Did you use the same techniques from one project to another? What changes?
Well standard modeling techniques and UVs as well as some texturing workflows are almost always the same. But I tend to learn something new and to present myself with new challenge with each new project. Otherwise it can become a bit boring.
What was the biggest challenge in the Kamaz project?

Finding the right mood for the renderings. That includes the lighting and texturing. The challenge wasn’t technical at all but purely creative. I wasn’t quite sure on what I wanted. I had a feeling but I could quite define it.
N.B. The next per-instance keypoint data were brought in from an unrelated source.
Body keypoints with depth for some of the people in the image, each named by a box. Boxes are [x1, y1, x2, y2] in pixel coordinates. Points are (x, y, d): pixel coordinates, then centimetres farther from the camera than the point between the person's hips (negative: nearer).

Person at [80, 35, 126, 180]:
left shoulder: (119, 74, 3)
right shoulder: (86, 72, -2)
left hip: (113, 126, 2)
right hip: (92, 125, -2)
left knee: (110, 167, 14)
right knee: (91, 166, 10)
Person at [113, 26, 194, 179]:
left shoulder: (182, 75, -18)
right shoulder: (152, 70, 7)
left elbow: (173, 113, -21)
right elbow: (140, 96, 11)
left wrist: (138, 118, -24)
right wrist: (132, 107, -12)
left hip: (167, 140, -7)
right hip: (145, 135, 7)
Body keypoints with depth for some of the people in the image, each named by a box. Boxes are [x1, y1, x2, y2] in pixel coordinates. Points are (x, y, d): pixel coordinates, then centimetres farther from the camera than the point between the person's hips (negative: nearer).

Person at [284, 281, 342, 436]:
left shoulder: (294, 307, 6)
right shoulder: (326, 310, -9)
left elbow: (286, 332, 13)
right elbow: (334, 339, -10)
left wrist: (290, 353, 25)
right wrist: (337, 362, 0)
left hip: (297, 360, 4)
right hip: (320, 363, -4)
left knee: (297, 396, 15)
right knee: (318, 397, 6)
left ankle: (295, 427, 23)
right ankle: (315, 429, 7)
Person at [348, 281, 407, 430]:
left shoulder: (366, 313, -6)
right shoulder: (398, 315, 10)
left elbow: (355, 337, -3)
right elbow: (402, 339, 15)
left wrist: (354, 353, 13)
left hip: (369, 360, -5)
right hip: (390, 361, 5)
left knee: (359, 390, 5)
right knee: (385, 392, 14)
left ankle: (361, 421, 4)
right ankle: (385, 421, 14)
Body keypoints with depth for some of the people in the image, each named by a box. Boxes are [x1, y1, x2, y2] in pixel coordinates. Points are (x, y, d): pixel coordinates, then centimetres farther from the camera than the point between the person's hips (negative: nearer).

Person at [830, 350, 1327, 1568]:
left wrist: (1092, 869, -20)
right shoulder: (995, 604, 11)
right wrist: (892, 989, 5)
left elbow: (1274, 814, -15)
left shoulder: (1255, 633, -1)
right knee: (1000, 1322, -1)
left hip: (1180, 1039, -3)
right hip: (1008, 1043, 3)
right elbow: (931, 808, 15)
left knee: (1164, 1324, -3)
So it took some effort to manifest that feeling into reality.

Out of all the projects you have done, which one is your favorite and why?
Hudson Locomotive. Well I’m really satisfied on how the texturing and especially shading turned out in the end. Level of detail and believability of materials also.

I used Max for modeling and played a bit with Vray but wasn’t quite satisfied with how it looked. So I exported geometry to Maya and started to play with Mental Ray and hypershade. When coming from Max, Maya can be quite frustrating but I think that the reward at the end was worth it. I also learned a lot about Maya in the process.
You’re also a Photographer. Do you use real life references in your art?
Photography is a hobby for me now, although I still have it deeply engrained into my being. Real life references are a must for me!
What was the most difficult part in Humvee?

At the time it was UVs management and texturing. I didn’t quite know how to approach texturing with all the layers of rust, dirt and grime across a multiple, detailed, objects. So that was a challenge at the time. I had an idea, did some research and with some experimentation managed to create a workflow that I latter developed more on a Hudson project.
How do you start working on a project? Do you use references or just imagination?
Photograph is always a starting point. I always find inspiration in photos and then build out on that.
Which model do you believe was the most difficult to achieve? (How did you do it?)
Hudson locomotive. I wouldn’t say difficult… it was a bit tedious. It had a lot of details and it required a lot of figuring out… where the parts are going and how they are interrelated. I must say that the process of figuring out of how the form works, with limited reference, is the most frustrating part of the process for me.

What’s the one project that you received the most praise for? 

Custom Humvee I think.
What is the typical starting point in a 3D project? How long does it usually take?
It depends on a type of a project. If it’s commercial project than the client usually knows exactly what he/she wants. It starts from the reference, CAD data or the concept art that the client provides.

Personal projects are totally random. Sometimes I start with clear idea of what I want, preplan everything. Sometimes is just a sudden flash of inspiration that turns out into a quick project. Sometimes just random doodling turns into project….As for the completion time it also depends on a deadline. If there’s no deadline however, I like to take as much time as I need until I’m almost completely satisfied with every detail.
How important is it to have a proper education in this field?

Proper education is crucial for every field, although proper education today may not come through the established institutions. There are a lot of independent training options that can give you far better education than any University can, in CG field at least. 
How would you describe the 3D industry in Russia?
I’ve only spent 2 years in Russia and while there I worked for international clients, not Russian. So I’m not so competent on the subject.
If you had the opportunity to spend a day with anyone from this industry, who would it be?
A bunch of people ; I couldn’t pick a one guy… certainly some guys from ILM, Digital Domain, Dneg, Weta…..
What do you have up your sleeve for future projects?
I’m currently working on an interesting personal project based on a concept art of Greg Broadmore and District 9.